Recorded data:
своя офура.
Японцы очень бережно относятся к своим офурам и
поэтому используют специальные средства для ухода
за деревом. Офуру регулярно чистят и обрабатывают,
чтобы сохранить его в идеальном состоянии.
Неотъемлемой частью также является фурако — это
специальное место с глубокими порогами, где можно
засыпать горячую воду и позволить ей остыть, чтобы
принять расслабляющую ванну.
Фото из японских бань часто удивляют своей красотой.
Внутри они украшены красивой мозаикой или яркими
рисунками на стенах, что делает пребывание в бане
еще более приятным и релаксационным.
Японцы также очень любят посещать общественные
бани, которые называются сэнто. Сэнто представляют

Work to complete:
Render every line of the records above as a numbered list, omitting any blank lines.

Answer to the exercise:
1. своя офура.
2. Японцы очень бережно относятся к своим офурам и
3. поэтому используют специальные средства для ухода
4. за деревом. Офуру регулярно чистят и обрабатывают,
5. чтобы сохранить его в идеальном состоянии.
6. Неотъемлемой частью также является фурако — это
7. специальное место с глубокими порогами, где можно
8. засыпать горячую воду и позволить ей остыть, чтобы
9. принять расслабляющую ванну.
10. Фото из японских бань часто удивляют своей красотой.
11. Внутри они украшены красивой мозаикой или яркими
12. рисунками на стенах, что делает пребывание в бане
13. еще более приятным и релаксационным.
14. Японцы также очень любят посещать общественные
15. бани, которые называются сэнто. Сэнто представляют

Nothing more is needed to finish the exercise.